My proposal is to model the llama.cpp bindings after rwkv.cpp by @saharNooby (bert.cpp also follows a similar path).
- Assume llama.cpp is built as shared library (built with BUILD_SHARED_LIBS=ON )
- Create basic python bindings that just expose functions in the shared library as is
- (optional) Create a higher level model that that builds on the basic bindings
- Change the examples to be written in python, rather than bash
We could keep the following in mind for the basic binding:
- completeness - should be a complete binding, aligning to the llama.cpp interface
- simplicity - relatively straight-forward, easy to understand implementation
- easily to maintain
Any suggestion on which of the current external python bindings could be considered a good start for eventual merge into llama.cpp?
If anyone's just looking for python bindings I put together llama.py which uses ctypes to expose the current C API.
@abetlen , could this single file implementation be a starting point for a basic binding mentioned above?
Hey @dmahurin w.r.t your proposal I should point out that what you describe is the current state of llama-cpp-python
- Builds llama.cpp as a shared library with support for all the llama.cpp build flags for OpenBLAS, CUDA, CLBLAST
- Exposes the entire llama.h api as-is via ctypes
- Exposes a higher-level api that handles type conversions, memory management, etc
- Includes examples for both APIs in python
That being said I don't have anything against moving these bindings to llama.cpp if that's something the maintainers think is worthwhile / the right approach. I would also be happy to transfer over the PyPI package as long as we don't break downstream users (text-generation-webui, langchain, babyagi, etc).

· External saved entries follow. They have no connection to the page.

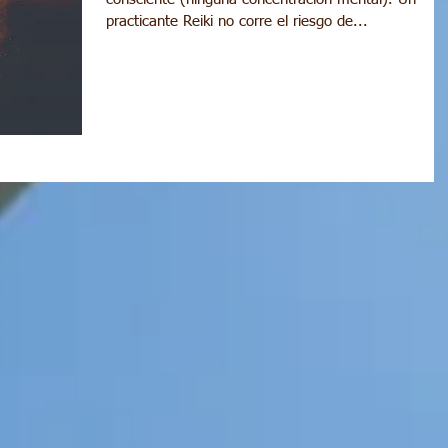
practicante Reiki no corre el riesgo de...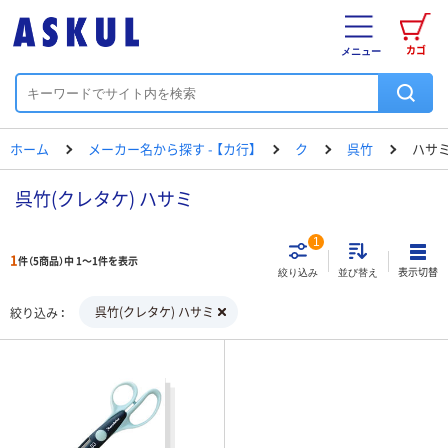
カゴ
メニュー
ホーム
メーカー名から探す - 【カ行】
ク
呉竹
ハサ
呉竹(クレタケ) ハサミ
1
1
件（5商品）中 1～1件を表示
表示切替
絞り込み
並び替え
呉竹(クレタケ) ハサミ
絞り込み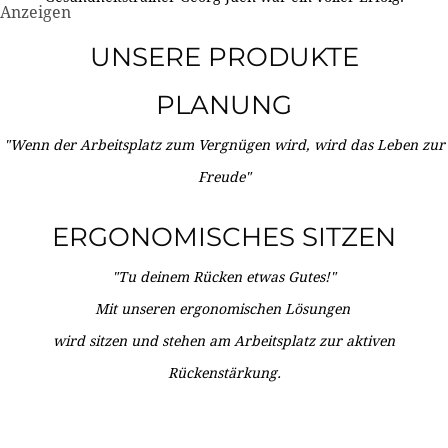
Anzeigen
UNSERE PRODUKTE
PLANUNG
"Wenn der Arbeitsplatz zum Vergnügen wird, wird das Leben zur
Freude"
ERGONOMISCHES SITZEN
"Tu deinem Rücken etwas Gutes!"
Mit unseren ergonomischen Lösungen
wird sitzen und stehen am Arbeitsplatz zur aktiven
Rückenstärkung.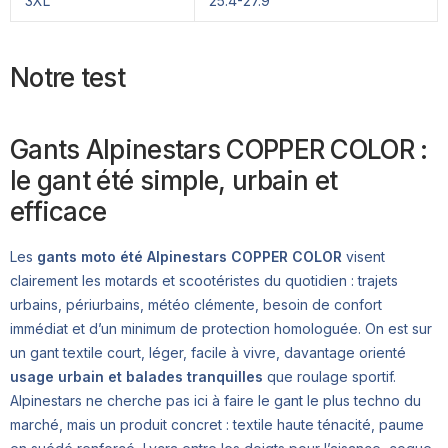
3XL
25.4-27.9
Notre test
Gants Alpinestars COPPER COLOR :
le gant été simple, urbain et
efficace
Les
gants moto été Alpinestars COPPER COLOR
visent
clairement les motards et scootéristes du quotidien : trajets
urbains, périurbains, météo clémente, besoin de confort
immédiat et d’un minimum de protection homologuée. On est sur
un gant textile court, léger, facile à vivre, davantage orienté
usage urbain et balades tranquilles
que roulage sportif.
Alpinestars ne cherche pas ici à faire le gant le plus techno du
marché, mais un produit concret : textile haute ténacité, paume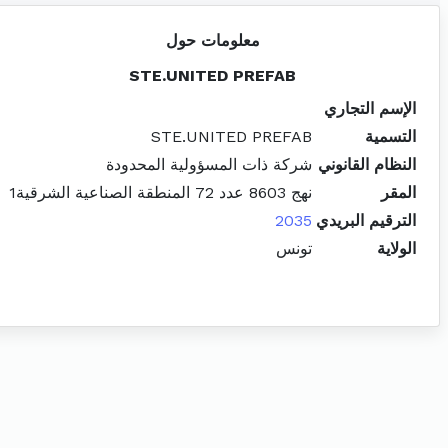
معلومات حول
STE.UNITED PREFAB
الإسم التجاري
التسمية
STE.UNITED PREFAB
النظام القانوني
شركة ذات المسؤولية المحدودة
المقر
نهج 8603 عدد 72 المنطقة الصناعية الشرقية1
الترقيم البريدي
2035
الولاية
تونس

@dmahurin I don't see how merging python bindings into this repo is needed when solutions like the repo of @abetlen exist already. Putting the maintenance burden of a mainly python library on mainly cpp developers just so bash can be removed from the readme seems unwise. The python bindings are already linked in the readme, those who want them will find them.
Hi @seemanne, the purpose is not to replace bash. The purpose is to widen the development community. Like it or not, Python is a very common language in AI development.
I do not think having supported python code would put any burden on cpp developers. Again, reference rwkv.cpp and bert.cpp. The python support in rwkv.cpp for example comes in the form of two python files.
As mentioned, there are 5 independent python bindings for llama.cpp. Unifying at least the base python binding would help to focus related python llama.cpp development.
@abetlen, perhaps you saw that I created pull request #1660 to add low level python bindings from llama-cpp-python.
The PR puts llama_cpp.py and low level examples in the examples/ folder.
There was a bit of filtering and some squashing to get clean history for the low level commits. For now I excluded the multi char change, mainly because it created a dependency on another file, util.py. (and the change looks more complex than I would expect).
Any comments on the approach of the PR?